Something I’ve been avoiding
Part of an ongoing development journal for The Ogress of Fez, a feature drama about Oum El Hassen and the intersecting forces of empire, gender, and violence. Learn more.
There are parts of this story I’ve hesitated to write. Not because they aren’t important, but because they sit too close to the bone. I’ve kept the focus on history, on the systems (colonial order, regulated sex, surveillance…) and I think that has been necessary, at least as a starting point. It has given me a framework to develop within, as well as some distance.
But stories have a way of turning. And this one keeps circling back to Oum. I haven’t really written about what drew me to her, not in a way that captures what she is to me. The emotional rhythm of her feels familiar, though I still hesitate to name why.
She unsettles me. That much I’ve said. I’ve called her contradictory, difficult, fractured. But I think that language softens something. The truth is harder. I feel drawn to her. Protective, almost. And I’m also afraid of her. There is something in her I recognise, though I’d rather not admit how or why. I won’t say more than that here… but those who need to might read between the lines.
Oum is a woman shaped by the conditions of her time and by things that happened long before the film begins. She’s experienced abandonment, humiliation, powerlessness. She has also learned how to wield control. At times with care. At other times with force. She protects the space she controls. And she harms the people within it.
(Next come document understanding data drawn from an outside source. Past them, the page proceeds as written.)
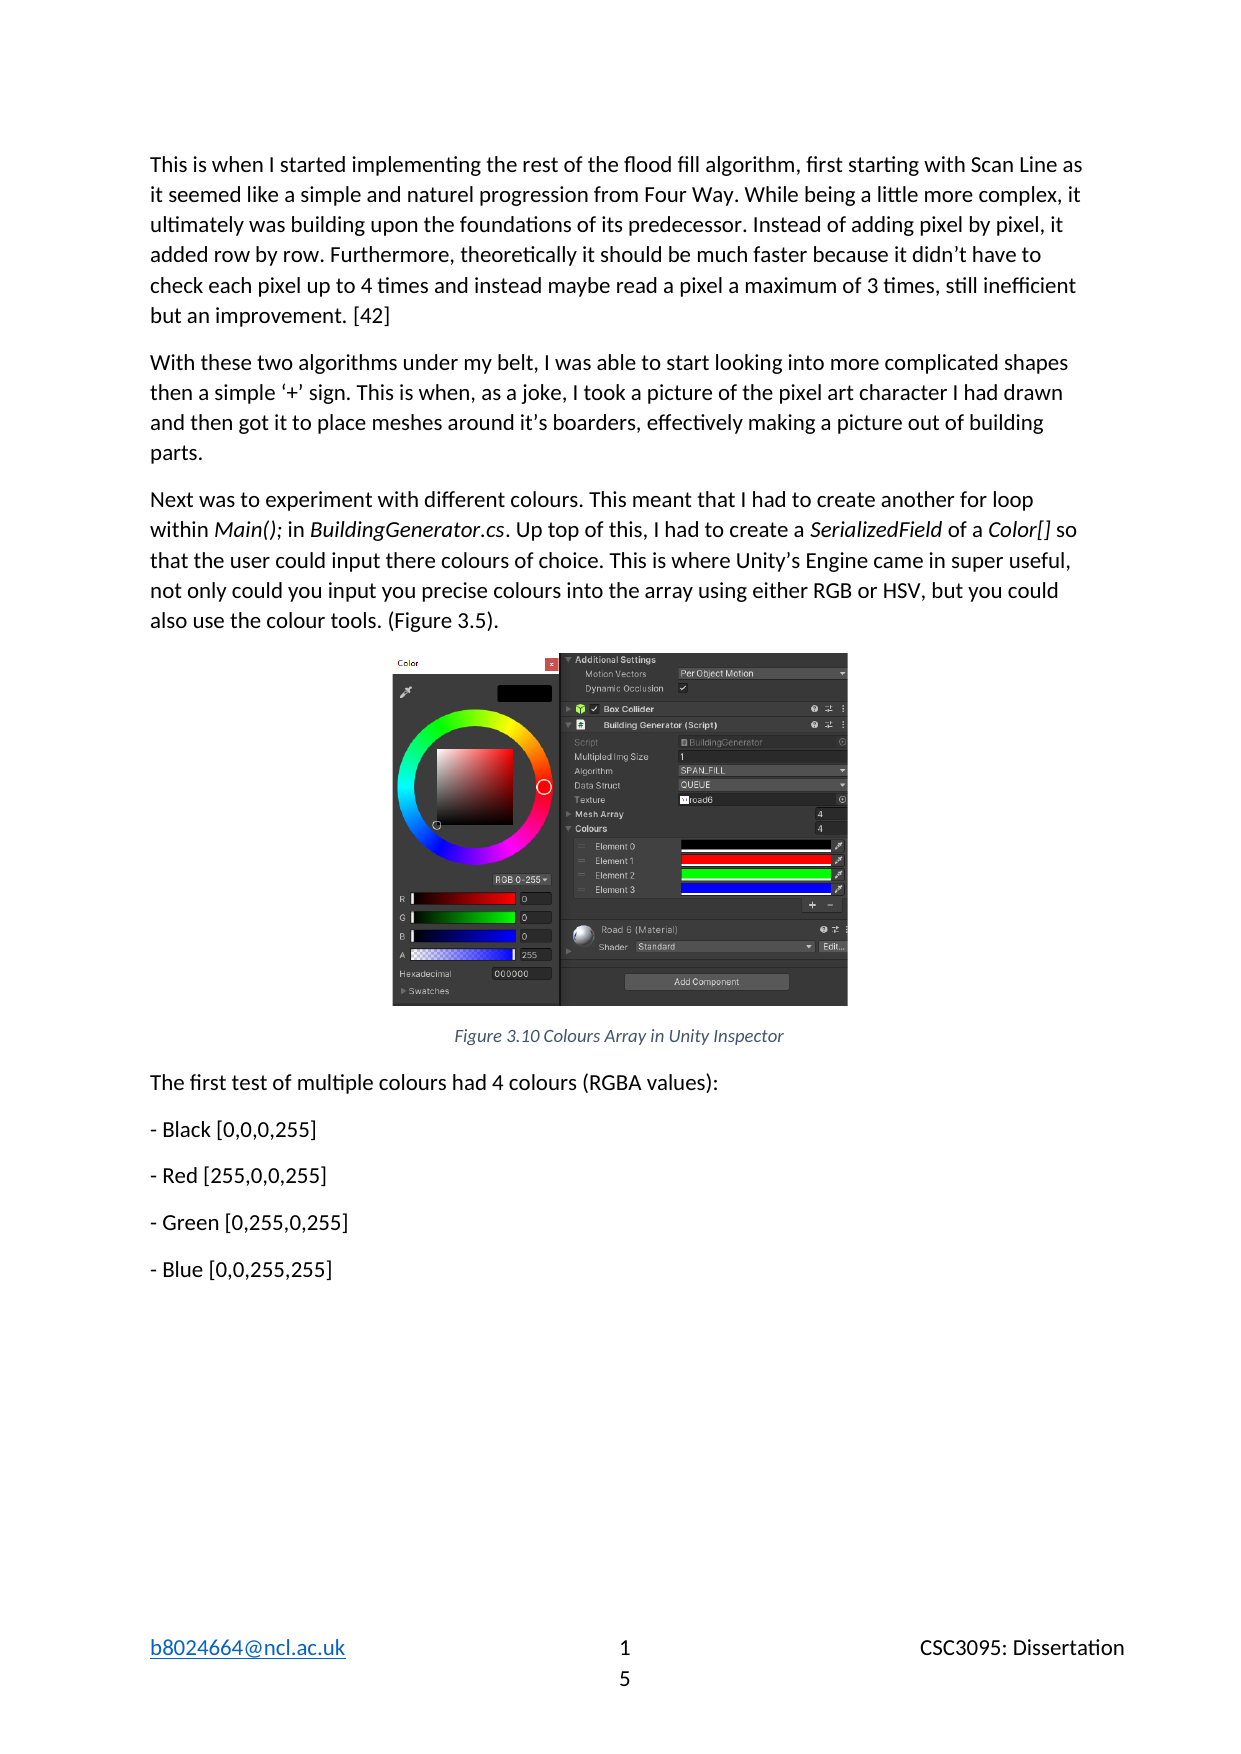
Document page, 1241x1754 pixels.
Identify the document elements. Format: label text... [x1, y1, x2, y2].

text Figure . Colours Array in Unity Inspector [150, 1024, 1090, 1047]
text Next was to experiment with different colours. This meant that I had to create another for loop within Main(); in BuildingGenerator.cs. Up top of this, I had to create a SerializedField of a Color[] so that the user could input there colours of choice. This is where Unity’s Engine came in super useful, not only could you input you precise colours into the array using either RGB or HSV, but you could also use the colour tools. (Figure 3.5). [150, 485, 1090, 634]
text With these two algorithms under my belt, I was able to start looking into more complicated shapes then a simple ‘+’ sign. This is when, as a joke, I took a picture of the pixel art character I had drawn and then got it to place meshes around it’s boarders, effectively making a picture out of building parts. [150, 348, 1090, 467]
text - Black [0,0,0,255] [150, 1115, 1090, 1143]
text - Red [255,0,0,255] [150, 1162, 1090, 1190]
text - Blue [0,0,255,255] [150, 1255, 1090, 1283]
text - Green [0,255,0,255] [150, 1208, 1090, 1237]
text This is when I started implementing the rest of the flood fill algorithm, first starting with Scan Line as it seemed like a simple and naturel progression from Four Way. While being a little more complex, it ultimately was building upon the foundations of its predecessor. Instead of adding pixel by pixel, it added row by row. Furthermore, theoretically it should be much faster because it didn’t have to check each pixel up to 4 times and instead maybe read a pixel a maximum of 3 times, still inefficient but an improvement. [150, 150, 1090, 329]
text The first test of multiple colours had 4 colours (RGBA values): [150, 1068, 1090, 1096]
picture [392, 653, 848, 1006]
She is not “complex” in the neat sense that word often implies. She’s messy. Contradictory. At times deeply caring. At other times violent in her silences, in her precision, in the ways she chooses to assert herself. She is not consistent, and that too feels familiar.
There are people whose presence makes you feel both loved and afraid. People who hold you tightly and leave you flinching. People who protect you, fight for you, speak of devotion, and still manage to leave a kind of mark that takes years to understand. Years longer to speak of. If it can be spoken of at all.
What do you do with that kind of love? The kind that nurtures and erodes you at once. That teaches you to be loyal to someone who has hurt you. That leaves you both caring for and frightened of the same person.
I know that territory. I’ve moved through it slowly, as one learns to cross a room in the dark… carefully, and without sound. And while this film isn’t autobiographical, there are things in it that press against that terrain. I write around them rather than through them. But they’re there. Sitting just under the surface.
Oum, for me, is the embodiment of a kind of emotional logic I’ve never found language for. The logic of someone who has been so destabilised, so shamed, so unprotected, that the only way to feel secure again is to become the one who decides. Who determines. Who survives by creating structure, even if it becomes its own form of cruelty.
And those around her adapt. They learn how to read the room, how to stay small, how to anticipate. They become careful. Not because they are weak, but because they have to be. Because someone else’s mood becomes the weather.
There’s a tendency, especially in cinema, to redeem characters like her. To offer some final moment of grace or revelation. I don’t want that. I don’t think it’s honest. What I want is to hold her in view without trying to fix her. To let her be all the things she is. Powerful and frightening. Tender and brutal. Loyal and dangerous.
I used to think that understanding someone’s past could undo the harm they caused. That if you knew their history, if you knew the pain behind the rage, it would somehow be enough. It isn’t. But it does make the harm harder to hold. It blurs the edges. You start making space for their pain before your own. You start feeling responsible for their survival. You start protecting them.
That’s the contradiction I keep writing toward. And maybe why I keep writing around it.
I’ve read the quote attributed to Rumi many times: “The wound is the place where the light enters you.” It’s beautiful. I also think it’s incomplete. Some wounds don’t invite light. They don’t open. They calcify. They live quietly in the nervous system, in your posture, in your sense of what’s possible. They become part of how you move through the world, how you enter a room, how you listen for silence, how you prepare for affection to be followed by something else.
I don’t want to dramatise that. I don’t want to build the film around it. But it’s in there. Threaded through. Shaping the tone. The pacing. The way the camera lingers and retreats.
This isn’t a story that moves toward resolution. It resists clarity. It asks us to stay in the discomfort of not knowing exactly who someone is. To sit with the people we love who have frightened us. The people who have tried, and failed, and tried again. The ones who are capable of great tenderness. And of harm.
Oum won’t explain herself. She doesn’t need to. The film isn’t her confession. It’s just the space in which we watch her. And where, perhaps, someone will see something they’ve never said out loud.
I’m writing into that silence. Not to expose it. Just to acknowledge that it exists. That it shaped something in me. That it still does.